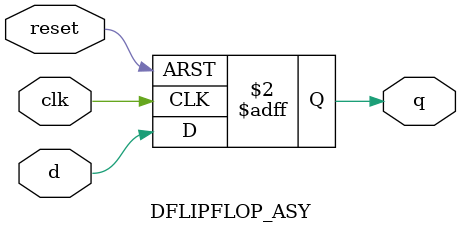
<source format=v>
module DFLIPFLOP_ASY(input clk, input d,input reset,output reg q);

always@(posedge clk or posedge  reset) begin
if(reset)begin
   q<=1'b0;
end else begin
   q<=d;
   end 
end
endmodule

</source>
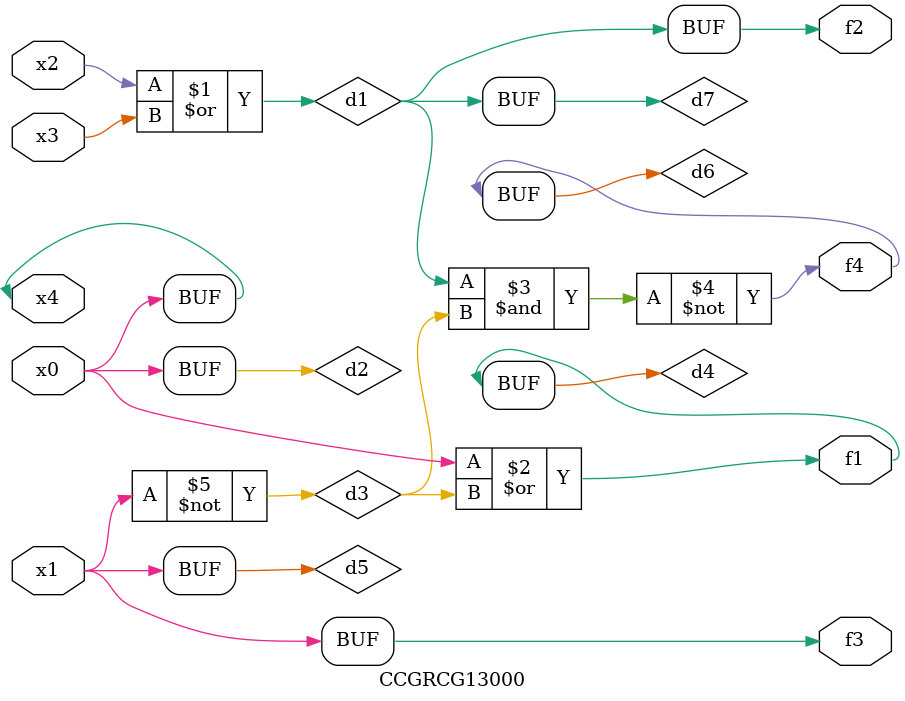
<source format=v>
module CCGRCG13000(
	input x0, x1, x2, x3, x4,
	output f1, f2, f3, f4
);

	wire d1, d2, d3, d4, d5, d6, d7;

	or (d1, x2, x3);
	buf (d2, x0, x4);
	not (d3, x1);
	or (d4, d2, d3);
	not (d5, d3);
	nand (d6, d1, d3);
	or (d7, d1);
	assign f1 = d4;
	assign f2 = d7;
	assign f3 = d5;
	assign f4 = d6;
endmodule

</source>
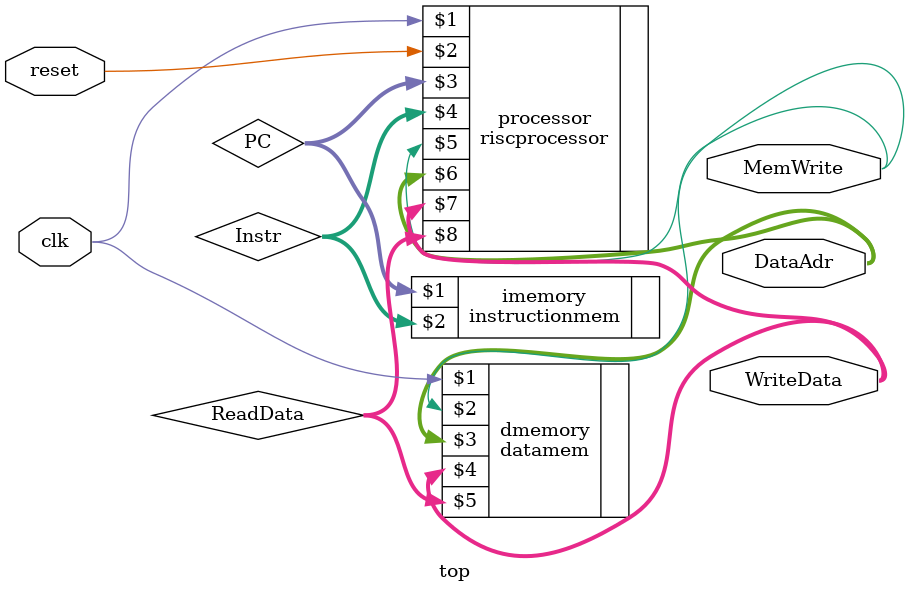
<source format=v>
module top(input     clk, reset, 
           output  [15:0] WriteData, DataAdr, 
           output     MemWrite);

  wire [31:0] PC, Instr;
  wire [15:0] ReadData;
   
  // instantiate processor and memories
  riscprocessor processor(clk, reset, PC, Instr, MemWrite, DataAdr, 
                       WriteData, ReadData);
  instructionmem imemory(PC, Instr);
  datamem dmemory(clk, MemWrite, DataAdr, WriteData, ReadData);
endmodule
</source>
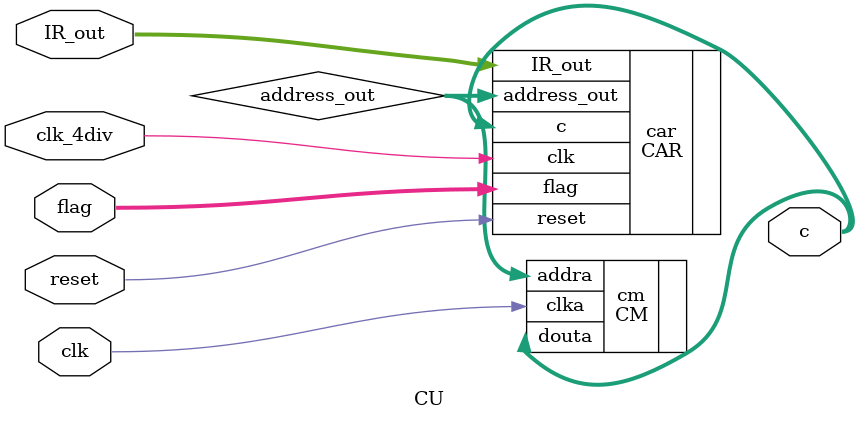
<source format=v>
`timescale 1ns / 1ps


module CU(
    input clk,
    input clk_4div,
    input reset,
    output [31:0] c,
    input [7:0]IR_out,
    input [7:0]flag
    );
    wire [7:0]address_out; //address of micro-operations
    
    CAR car(
    .clk(clk_4div),
    .reset(reset),
    .c(c),
    .IR_out(IR_out),
    .flag(flag),
    .address_out(address_out)
    );
    
    CM cm(
    .clka(clk),
    .addra(address_out),
    .douta(c)
    );
    
endmodule

</source>
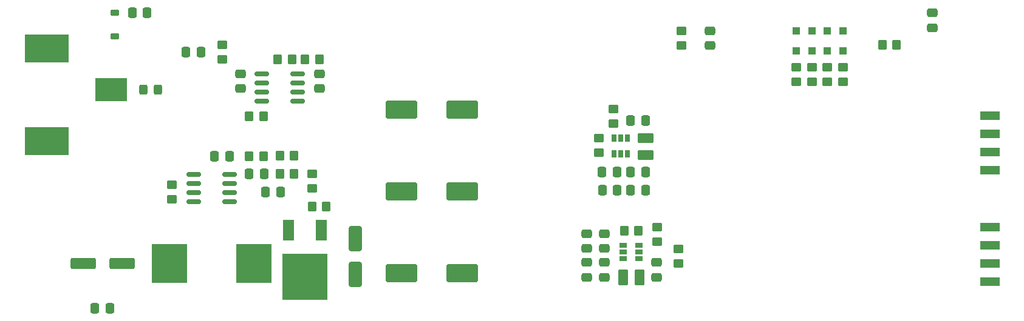
<source format=gbp>
G04 #@! TF.GenerationSoftware,KiCad,Pcbnew,7.0.7*
G04 #@! TF.CreationDate,2024-06-10T21:29:32+02:00*
G04 #@! TF.ProjectId,vfd_display,7666645f-6469-4737-906c-61792e6b6963,rev?*
G04 #@! TF.SameCoordinates,Original*
G04 #@! TF.FileFunction,Paste,Bot*
G04 #@! TF.FilePolarity,Positive*
%FSLAX46Y46*%
G04 Gerber Fmt 4.6, Leading zero omitted, Abs format (unit mm)*
G04 Created by KiCad (PCBNEW 7.0.7) date 2024-06-10 21:29:32*
%MOMM*%
%LPD*%
G01*
G04 APERTURE LIST*
G04 Aperture macros list*
%AMRoundRect*
0 Rectangle with rounded corners*
0 $1 Rounding radius*
0 $2 $3 $4 $5 $6 $7 $8 $9 X,Y pos of 4 corners*
0 Add a 4 corners polygon primitive as box body*
4,1,4,$2,$3,$4,$5,$6,$7,$8,$9,$2,$3,0*
0 Add four circle primitives for the rounded corners*
1,1,$1+$1,$2,$3*
1,1,$1+$1,$4,$5*
1,1,$1+$1,$6,$7*
1,1,$1+$1,$8,$9*
0 Add four rect primitives between the rounded corners*
20,1,$1+$1,$2,$3,$4,$5,0*
20,1,$1+$1,$4,$5,$6,$7,0*
20,1,$1+$1,$6,$7,$8,$9,0*
20,1,$1+$1,$8,$9,$2,$3,0*%
G04 Aperture macros list end*
%ADD10RoundRect,0.250000X0.300000X-0.300000X0.300000X0.300000X-0.300000X0.300000X-0.300000X-0.300000X0*%
%ADD11RoundRect,0.250000X-0.450000X0.350000X-0.450000X-0.350000X0.450000X-0.350000X0.450000X0.350000X0*%
%ADD12RoundRect,0.250000X-0.337500X-0.475000X0.337500X-0.475000X0.337500X0.475000X-0.337500X0.475000X0*%
%ADD13RoundRect,0.250000X1.500000X0.550000X-1.500000X0.550000X-1.500000X-0.550000X1.500000X-0.550000X0*%
%ADD14R,1.500000X2.900000*%
%ADD15R,6.300000X6.500000*%
%ADD16RoundRect,0.250000X0.450000X-0.350000X0.450000X0.350000X-0.450000X0.350000X-0.450000X-0.350000X0*%
%ADD17RoundRect,0.250000X0.337500X0.475000X-0.337500X0.475000X-0.337500X-0.475000X0.337500X-0.475000X0*%
%ADD18RoundRect,0.250000X0.350000X0.450000X-0.350000X0.450000X-0.350000X-0.450000X0.350000X-0.450000X0*%
%ADD19RoundRect,0.225000X-0.375000X0.225000X-0.375000X-0.225000X0.375000X-0.225000X0.375000X0.225000X0*%
%ADD20RoundRect,0.250000X-0.475000X0.337500X-0.475000X-0.337500X0.475000X-0.337500X0.475000X0.337500X0*%
%ADD21RoundRect,0.250000X-0.350000X-0.450000X0.350000X-0.450000X0.350000X0.450000X-0.350000X0.450000X0*%
%ADD22RoundRect,0.250000X0.475000X-0.337500X0.475000X0.337500X-0.475000X0.337500X-0.475000X-0.337500X0*%
%ADD23R,1.000000X0.700000*%
%ADD24R,4.900000X5.400000*%
%ADD25R,0.700000X1.000000*%
%ADD26R,6.200000X3.900000*%
%ADD27R,4.400000X3.300000*%
%ADD28RoundRect,0.250000X-0.325000X-0.450000X0.325000X-0.450000X0.325000X0.450000X-0.325000X0.450000X0*%
%ADD29RoundRect,0.250000X-1.950000X-1.000000X1.950000X-1.000000X1.950000X1.000000X-1.950000X1.000000X0*%
%ADD30RoundRect,0.250001X0.462499X0.849999X-0.462499X0.849999X-0.462499X-0.849999X0.462499X-0.849999X0*%
%ADD31RoundRect,0.150000X-0.825000X-0.150000X0.825000X-0.150000X0.825000X0.150000X-0.825000X0.150000X0*%
%ADD32RoundRect,0.150000X0.825000X0.150000X-0.825000X0.150000X-0.825000X-0.150000X0.825000X-0.150000X0*%
%ADD33R,2.750000X1.250000*%
%ADD34RoundRect,0.250000X-0.650000X1.500000X-0.650000X-1.500000X0.650000X-1.500000X0.650000X1.500000X0*%
%ADD35RoundRect,0.250001X-0.849999X0.462499X-0.849999X-0.462499X0.849999X-0.462499X0.849999X0.462499X0*%
G04 APERTURE END LIST*
D10*
X189166666Y-70540000D03*
X189166666Y-73340000D03*
D11*
X171000000Y-72540000D03*
X171000000Y-70540000D03*
X107000000Y-74500000D03*
X107000000Y-72500000D03*
D12*
X162000000Y-90287500D03*
X159925000Y-90287500D03*
D13*
X87600000Y-103000000D03*
X93000000Y-103000000D03*
D14*
X120786000Y-98390000D03*
D15*
X118500000Y-104890000D03*
D14*
X116214000Y-98390000D03*
D16*
X167600000Y-98000000D03*
X167600000Y-100000000D03*
D17*
X101925000Y-73500000D03*
X104000000Y-73500000D03*
D18*
X199000000Y-72500000D03*
X201000000Y-72500000D03*
X118500000Y-74500000D03*
X120500000Y-74500000D03*
D16*
X189166666Y-75620000D03*
X189166666Y-77620000D03*
X187000000Y-75620000D03*
X187000000Y-77620000D03*
D19*
X92000000Y-71300000D03*
X92000000Y-68000000D03*
D17*
X105925000Y-88040000D03*
X108000000Y-88040000D03*
D20*
X109500000Y-78575000D03*
X109500000Y-76500000D03*
D12*
X115075000Y-93040000D03*
X113000000Y-93040000D03*
D16*
X159500000Y-85537500D03*
X159500000Y-87537500D03*
D18*
X110750000Y-82500000D03*
X112750000Y-82500000D03*
D20*
X157750000Y-100950000D03*
X157750000Y-98875000D03*
D21*
X165000000Y-98450000D03*
X163000000Y-98450000D03*
D12*
X166000000Y-83037500D03*
X163925000Y-83037500D03*
D16*
X191333332Y-75620000D03*
X191333332Y-77620000D03*
D11*
X100000000Y-94040000D03*
X100000000Y-92040000D03*
D12*
X96500000Y-68000000D03*
X94425000Y-68000000D03*
D21*
X117000000Y-90540000D03*
X115000000Y-90540000D03*
D22*
X175000000Y-70500000D03*
X175000000Y-72575000D03*
D12*
X162037500Y-92787500D03*
X159962500Y-92787500D03*
D23*
X165100000Y-102400000D03*
X165100000Y-101450000D03*
X165100000Y-100500000D03*
X162900000Y-100500000D03*
X162900000Y-101450000D03*
X162900000Y-102400000D03*
D11*
X170600000Y-103000000D03*
X170600000Y-101000000D03*
D24*
X111400000Y-103040000D03*
X99600000Y-103040000D03*
D21*
X112750000Y-88040000D03*
X110750000Y-88040000D03*
D17*
X163925000Y-90287500D03*
X166000000Y-90287500D03*
D16*
X193500000Y-75620000D03*
X193500000Y-77620000D03*
D10*
X191333332Y-70540000D03*
X191333332Y-73340000D03*
D18*
X119500000Y-95040000D03*
X121500000Y-95040000D03*
D20*
X167500000Y-104950000D03*
X167500000Y-102875000D03*
X206000000Y-70075000D03*
X206000000Y-68000000D03*
D12*
X112825000Y-90540000D03*
X110750000Y-90540000D03*
D25*
X163500000Y-85500000D03*
X162550000Y-85500000D03*
X161600000Y-85500000D03*
X161600000Y-87700000D03*
X162550000Y-87700000D03*
X163500000Y-87700000D03*
D26*
X82500000Y-73000000D03*
X82500000Y-85900000D03*
D27*
X91500000Y-78750000D03*
D10*
X193500000Y-70540000D03*
X193500000Y-73340000D03*
D28*
X98050000Y-78750000D03*
X96000000Y-78750000D03*
D21*
X117000000Y-88000000D03*
X115000000Y-88000000D03*
D10*
X187000000Y-70540000D03*
X187000000Y-73340000D03*
D17*
X89212500Y-109290000D03*
X91287500Y-109290000D03*
D29*
X140400000Y-104360000D03*
X132000000Y-104360000D03*
D16*
X119500000Y-90540000D03*
X119500000Y-92540000D03*
D22*
X157750000Y-102875000D03*
X157750000Y-104950000D03*
D30*
X162837500Y-104950000D03*
X165162500Y-104950000D03*
D20*
X160250000Y-100950000D03*
X160250000Y-98875000D03*
D17*
X163925000Y-92787500D03*
X166000000Y-92787500D03*
D16*
X161500000Y-81450000D03*
X161500000Y-83450000D03*
D31*
X117450000Y-80310000D03*
X117450000Y-79040000D03*
X117450000Y-77770000D03*
X117450000Y-76500000D03*
X112500000Y-76500000D03*
X112500000Y-77770000D03*
X112500000Y-79040000D03*
X112500000Y-80310000D03*
D22*
X160250000Y-102875000D03*
X160250000Y-104950000D03*
D32*
X103025000Y-90635000D03*
X103025000Y-91905000D03*
X103025000Y-93175000D03*
X103025000Y-94445000D03*
X107975000Y-94445000D03*
X107975000Y-93175000D03*
X107975000Y-91905000D03*
X107975000Y-90635000D03*
D18*
X114690000Y-74500000D03*
X116690000Y-74500000D03*
D33*
X214000000Y-90000000D03*
X214000000Y-87460000D03*
X214000000Y-84920000D03*
X214000000Y-82380000D03*
X214000000Y-105620000D03*
X214000000Y-103080000D03*
X214000000Y-100540000D03*
X214000000Y-98000000D03*
D29*
X140400000Y-92930000D03*
X132000000Y-92930000D03*
D34*
X125500000Y-104540000D03*
X125500000Y-99540000D03*
D20*
X120500000Y-78575000D03*
X120500000Y-76500000D03*
D29*
X140400000Y-81500000D03*
X132000000Y-81500000D03*
D35*
X166000000Y-87862500D03*
X166000000Y-85537500D03*
M02*

</source>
———
Everything from the line with "X187000000Y-77620000D03*" through the line with "X117000000Y-90540000D03*" in the listing above must be retyped exactly, with nothing added.

Completed task ->
X187000000Y-77620000D03*
D19*
X92000000Y-71300000D03*
X92000000Y-68000000D03*
D17*
X105925000Y-88040000D03*
X108000000Y-88040000D03*
D20*
X109500000Y-78575000D03*
X109500000Y-76500000D03*
D12*
X115075000Y-93040000D03*
X113000000Y-93040000D03*
D16*
X159500000Y-85537500D03*
X159500000Y-87537500D03*
D18*
X110750000Y-82500000D03*
X112750000Y-82500000D03*
D20*
X157750000Y-100950000D03*
X157750000Y-98875000D03*
D21*
X165000000Y-98450000D03*
X163000000Y-98450000D03*
D12*
X166000000Y-83037500D03*
X163925000Y-83037500D03*
D16*
X191333332Y-75620000D03*
X191333332Y-77620000D03*
D11*
X100000000Y-94040000D03*
X100000000Y-92040000D03*
D12*
X96500000Y-68000000D03*
X94425000Y-68000000D03*
D21*
X117000000Y-90540000D03*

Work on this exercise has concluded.